You can improve on the quality of the match, as well as extend the usefullness of your BP slurry by first running the cotton string thru the same solution that you make slowmatch with. It will partly to mostly saturate the core of the cotton string with KNO3. This reduced the amount of KNO3 leatching from the BP slurry. It also does make a better quickmatch in general as there is a bit extra oxidizer deep in the core of the string.
String - The more strands the better. I found a source of very fine 3-strand cotton string. I wind up putting 4 lengths of it togther to make 1/8 inch quickmatch. That adds of to 12 strands of heavily saturated string... really hot. If anyone wants to use what I did, they can call John Reilly at 314-707-4353 or email him at strbeam@sbcglobal.net . He sells it to the pyro trade, so you don't have to be evasive about what you are up to when you call him. Shipping may vary, but I bought two rolls for $30 shipping included from him. Each roll has over 12,000 feet of three ply string on it. I think I am all set with cotton string for a while ;-)
Nitrocellous lacquer ("NC Lacquer)- a "paint" of sorts. a highly flamable paint. I'll get to the point in a minute. It can be made in different ways, but the easiest way to make it is to desolve a single base smokeless powder in acetone. Make a fairly saturated solution. It takes a couple days to fully desolve. When it is done, it has the consistancy of maple syrup. When looking for single based smokeless powder, look at IMR brand, and don't bother with anything made by Hercules. Hercules is ALL double based powder. Most (but not all) IMR powder is single based.

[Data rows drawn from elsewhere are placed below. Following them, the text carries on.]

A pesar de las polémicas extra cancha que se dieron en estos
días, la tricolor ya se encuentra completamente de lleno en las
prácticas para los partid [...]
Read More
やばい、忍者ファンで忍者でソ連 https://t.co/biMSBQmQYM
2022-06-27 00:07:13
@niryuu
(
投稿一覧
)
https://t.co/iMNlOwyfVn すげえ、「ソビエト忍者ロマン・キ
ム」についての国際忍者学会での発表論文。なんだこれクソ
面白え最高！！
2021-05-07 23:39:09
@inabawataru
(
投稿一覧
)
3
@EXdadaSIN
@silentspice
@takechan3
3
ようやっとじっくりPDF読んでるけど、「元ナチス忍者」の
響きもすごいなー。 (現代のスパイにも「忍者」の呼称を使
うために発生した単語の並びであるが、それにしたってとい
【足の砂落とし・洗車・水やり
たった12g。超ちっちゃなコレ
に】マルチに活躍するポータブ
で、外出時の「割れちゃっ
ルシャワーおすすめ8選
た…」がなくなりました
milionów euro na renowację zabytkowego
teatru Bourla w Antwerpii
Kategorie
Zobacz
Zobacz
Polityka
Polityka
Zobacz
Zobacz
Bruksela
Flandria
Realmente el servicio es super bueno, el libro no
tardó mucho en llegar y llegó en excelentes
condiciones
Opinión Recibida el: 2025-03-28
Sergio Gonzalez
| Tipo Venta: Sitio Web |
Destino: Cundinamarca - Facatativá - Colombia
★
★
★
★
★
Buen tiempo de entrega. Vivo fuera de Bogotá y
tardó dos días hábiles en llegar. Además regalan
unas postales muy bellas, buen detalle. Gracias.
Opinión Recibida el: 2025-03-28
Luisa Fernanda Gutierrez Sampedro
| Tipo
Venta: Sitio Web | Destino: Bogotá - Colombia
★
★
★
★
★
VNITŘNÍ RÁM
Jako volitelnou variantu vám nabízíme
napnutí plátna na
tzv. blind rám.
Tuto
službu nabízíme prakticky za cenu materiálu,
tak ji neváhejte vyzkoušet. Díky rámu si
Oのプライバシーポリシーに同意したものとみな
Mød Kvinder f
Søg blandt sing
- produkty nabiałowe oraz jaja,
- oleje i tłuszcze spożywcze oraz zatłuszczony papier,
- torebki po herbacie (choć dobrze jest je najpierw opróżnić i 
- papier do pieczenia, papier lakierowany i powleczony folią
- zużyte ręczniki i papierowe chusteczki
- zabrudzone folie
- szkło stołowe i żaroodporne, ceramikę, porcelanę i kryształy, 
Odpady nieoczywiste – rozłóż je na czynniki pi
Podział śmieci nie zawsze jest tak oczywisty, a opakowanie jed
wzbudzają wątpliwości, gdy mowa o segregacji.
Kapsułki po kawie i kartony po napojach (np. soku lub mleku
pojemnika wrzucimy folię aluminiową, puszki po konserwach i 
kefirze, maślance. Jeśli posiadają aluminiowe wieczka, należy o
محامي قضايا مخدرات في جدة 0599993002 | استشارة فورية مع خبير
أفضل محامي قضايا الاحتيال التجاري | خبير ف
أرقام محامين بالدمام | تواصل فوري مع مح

What can you do with "NC Laquer" you ask? Have you ever tried forever to get a piece of cannon fuse to light with slowmatch? Sometimes it just doesn't want to light. Take your cannon fuse, dunk the "start" end into some NC laquer, and then immediately dunk it into 2 or 3 or 4F BP. It will dry in less than a minute, and your will habe a blob of bp on the end of the cannon fuse that will take fire super easily. You can put a bit of it on the other end as well to improve what happens as the fuse passes the flame to the charge. I know I have once in a while not seated an aluminum foil wraped charge correctly, and had a misfire. A blob of BP on the business and of a cannon fuse (or quickmatch for that matter) will often burn right thru the foil bag.
Enough rambling for now... gotta go out and light something.